Unlike osteoporosis, however, Avascular Necrosis (AVN) is progressive. Osteoporosis can be managed over time with lifestyle changes such as by increasing the amount of Calcium and Vitamin D in diets (Pravina, Sayaji, and Avinash, 2013). But Avascular Necrosis, depending on how bad it is, can even require bone grafts or osteotomy — the process of reshaping the bone so that more blood flows into it (Balakrishnan, Schemitsch, Pearce, and McKee, 2003; Klontzas, Stathis, Spanakis, Zibis, Marias, Karantanas, 2022). However, this assumes that the osteoporosis is transient — best to see a bone specialist to find out if it’s permanent or not!

Some studies also revealed that Avascular Necrosis (AVN) can also be a post-bone operation complication. However, the 10 cases that experienced this revealed that the patients were much older at 52-91 years old, concluding that age did increase the risk especially if the patient drank a lot of alcohol or used steroids during treatment (Mattan, Dimant, Mosheiff, Peyser, Mendelson, Liebergall, 2002).

Women and moms, especially in their menopausal years, are more prone to bone damage. The changing hormones, the sudden change in required nutrition, and all the years wherein cortisol and adrenaline powered moms through motherhood to make sure their families felt their love eventually weakened the bones which often makes them more prone to osteoporosis and other bone diseases (Arif, Sheikh, Rajput, Ahmed, Khalfe, and Kumar, 2004; Banks, Reeves, Beral, Balkwill, Liu, Roddam, et. al, 2009).

Always Support A New Mom When You Can And However You Can

As a new mom, Angelica Panganiban most likely has her hands full and couldn’t think about the disease. She’s not only managing her career but also Bean’s needs, making sure that she can address them promptly and properly. However, that’s also what makes it hard for us moms to communicate and tell our partners what we need. Sometimes, we wish and pray that they can figure it out on site. And for our partners, it’s okay to help out. It doesn’t matter how; whether it’s convincing us to go to the doctor (even if we’re extremely resistant) like how Gregg brought Angelica to see a bone specialist, or just helping out in the chores with your own system, it will do a lot.

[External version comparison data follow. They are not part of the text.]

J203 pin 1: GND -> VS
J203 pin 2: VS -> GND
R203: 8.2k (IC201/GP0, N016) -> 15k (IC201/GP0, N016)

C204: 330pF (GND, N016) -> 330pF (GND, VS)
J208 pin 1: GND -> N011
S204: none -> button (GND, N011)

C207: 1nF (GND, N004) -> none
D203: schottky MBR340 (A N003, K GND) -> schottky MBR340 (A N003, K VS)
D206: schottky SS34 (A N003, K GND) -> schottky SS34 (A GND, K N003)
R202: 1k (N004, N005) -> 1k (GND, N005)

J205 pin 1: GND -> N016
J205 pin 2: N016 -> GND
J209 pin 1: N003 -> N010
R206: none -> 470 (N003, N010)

And as for us moms, this is why we really emphasize on self-care which also means seeing a doctor. Call it an investment; nobody wants to deal with the stresses of disease in the midst of trying to enjoy motherhood with their new baby.

References

Balakrishnan, A., Schemitsch, E. H., Pearce, D., & McKee, M. D. (2003). Distinguishing transient osteoporosis of the hip from avascular necrosis. Canadian journal of surgery46(3), 187.

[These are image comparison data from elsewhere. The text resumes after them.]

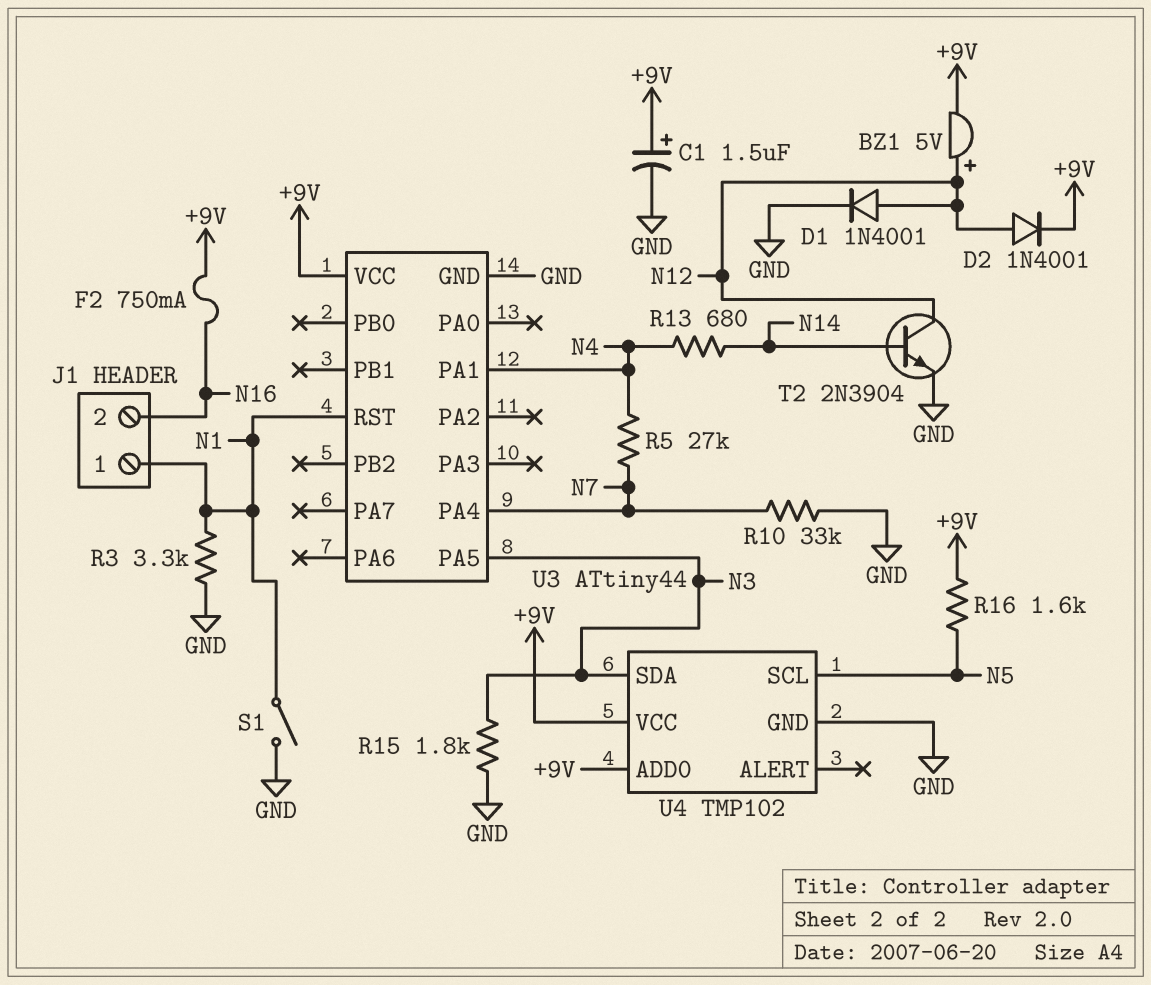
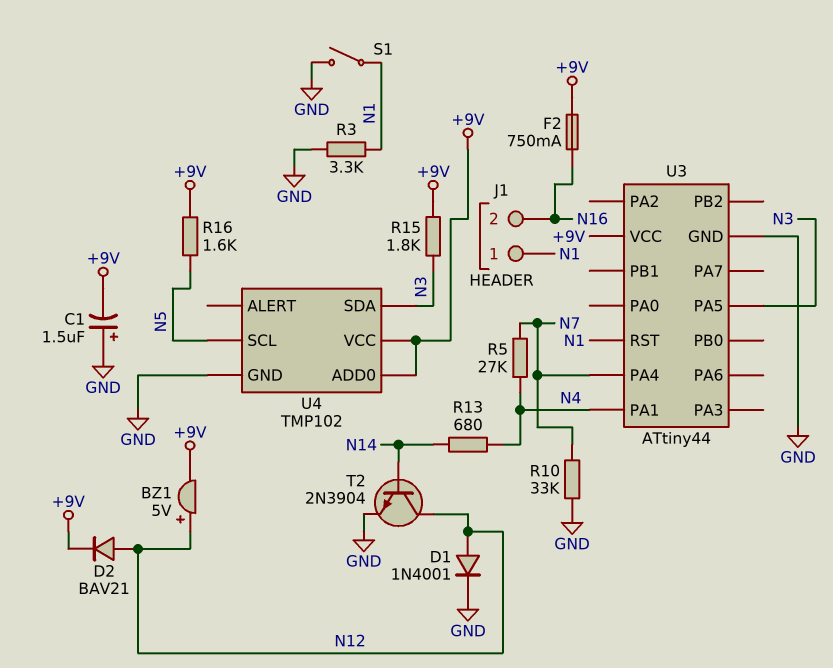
C1: 1.5uF (plus +9V, minus GND) -> 1.5uF (plus GND, minus +9V)
D2: diode 1N4001 (A N12, K +9V) -> diode BAV21 (A N12, K +9V)
R15: 1.8k (GND, N3) -> 1.8k (+9V, N3)

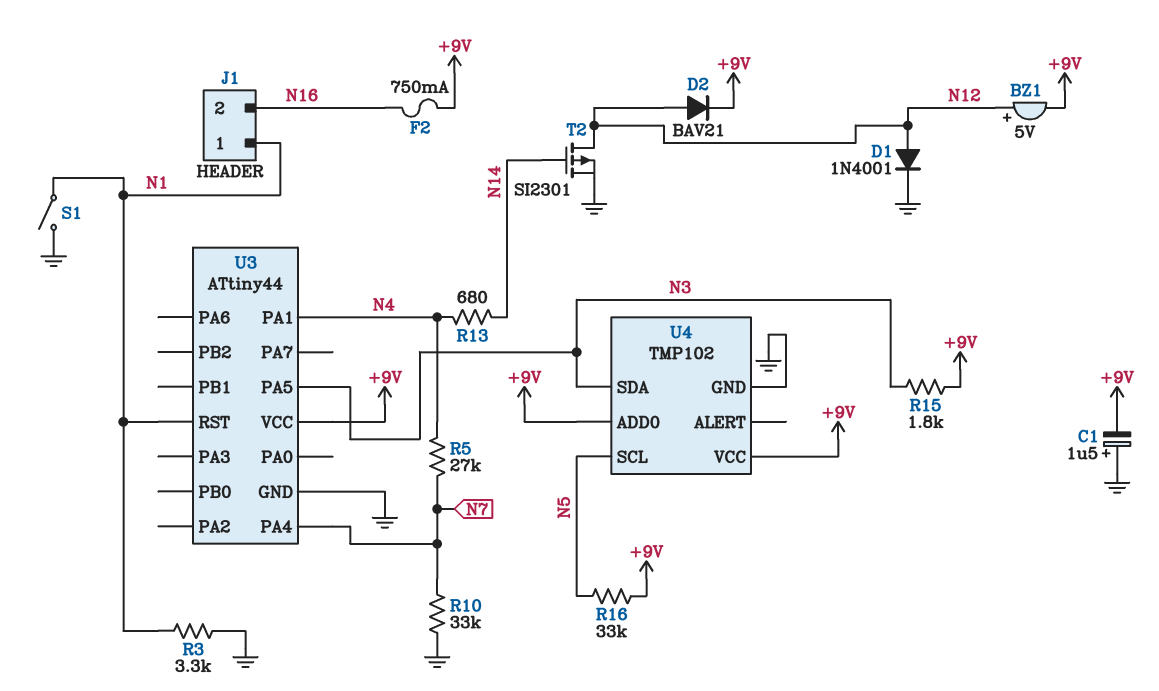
R16: 1.6k (+9V, N5) -> 33k (+9V, N5)
T2: NPN 2N3904 (B N14, C N12, E GND) -> PMOS SI2301 (G N14, D N12, S GND)

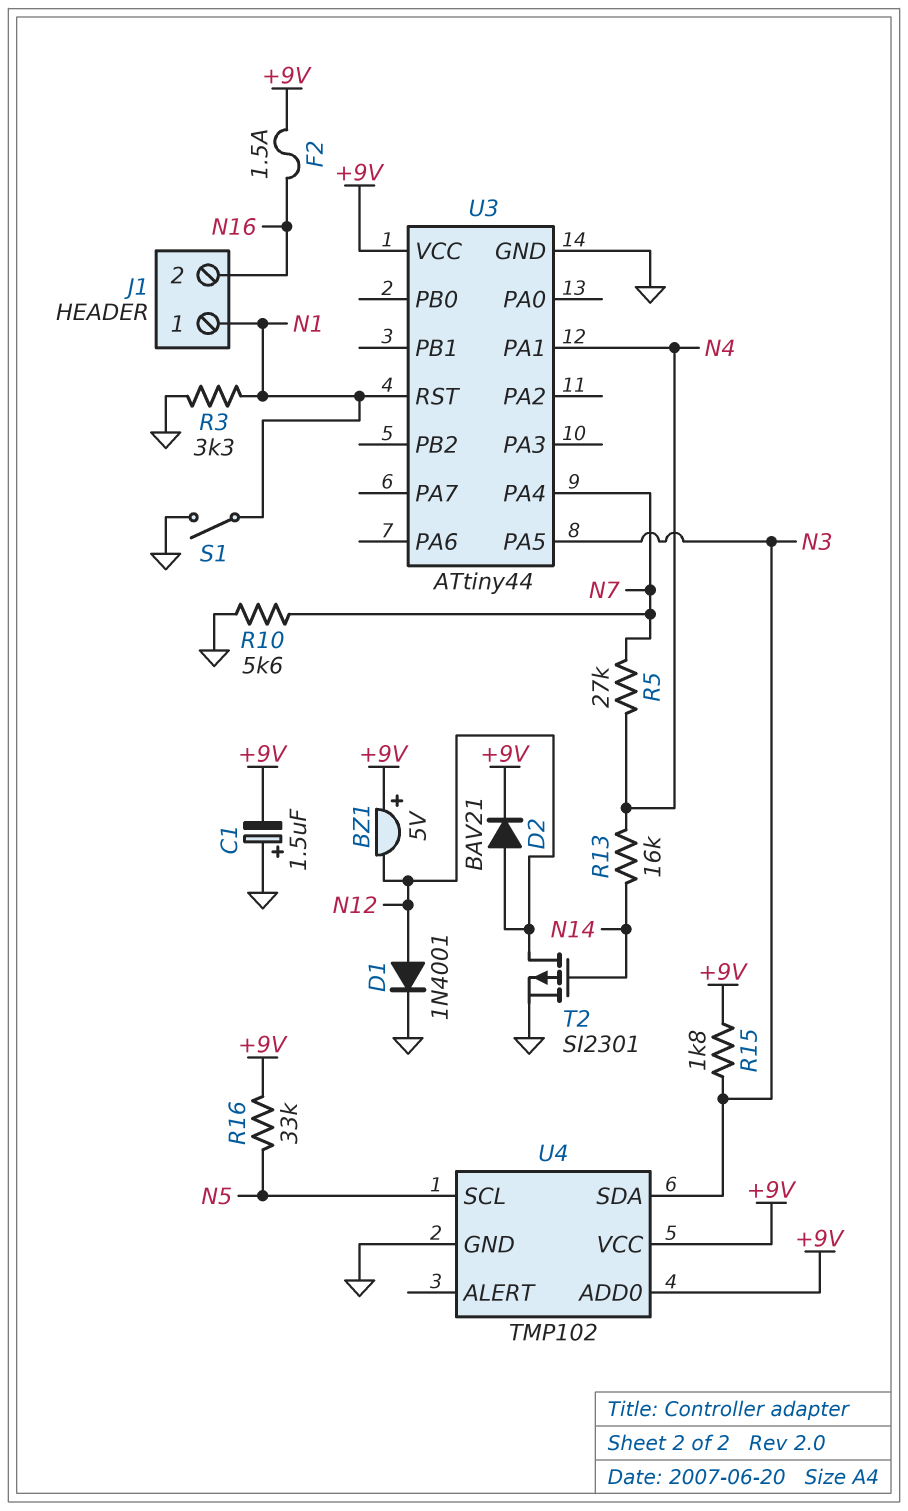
BZ1: buzzer 5V (plus N12, minus +9V) -> buzzer 5V (plus +9V, minus N12)
F2: 750mA (+9V, N16) -> 1.5A (+9V, N16)
R10: 33k (GND, N7) -> 5.6k (GND, N7)
R13: 680 (N4, N14) -> 16k (N4, N14)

Banks, E., Reeves, G. K., Beral, V., Balkwill, A., Liu, B., Roddam, A., & Million Women Study Collaborators. (2009). Hip fracture incidence in relation to age, menopausal status, and age at menopause: prospective analysis. PLoS medicine6(11), e1000181.

Dr. Qurratullain Arif, Dr Asif Sheikh, Dr. Hira Islam Rajput, Mr. Noman Ahmed, Dr. Shazia Abdul Hamid Khalfe, Dr. Vinod Kumar. (2004). Bone health and osteoporosis: a report of the Surgeon General. Rockville, MD: US Department of health and human Services, office of the surgeon General87.

Klontzas, M. E., Stathis, I., Spanakis, K., Zibis, A. H., Marias, K., & Karantanas, A. H. (2022). Deep Learning for the Differential Diagnosis between Transient Osteoporosis and Avascular Necrosis of the Hip. Diagnostics12(8), 1870.

Pravina, P., Sayaji, D., & Avinash, M. (2013). Calcium and its role in human body. International Journal of Research in Pharmaceutical and Biomedical Sciences4(2), 659-668.

Yoav Mattan, M. D., Alice Dimant, M. D., Rami Mosheiff, M. D., Amos Peyser, M. D., Steven Mendelson, M. D., & Liebergall, M. (2002). Avascular necrosis and related complications following healed osteoporotic intertrochanteric fractures.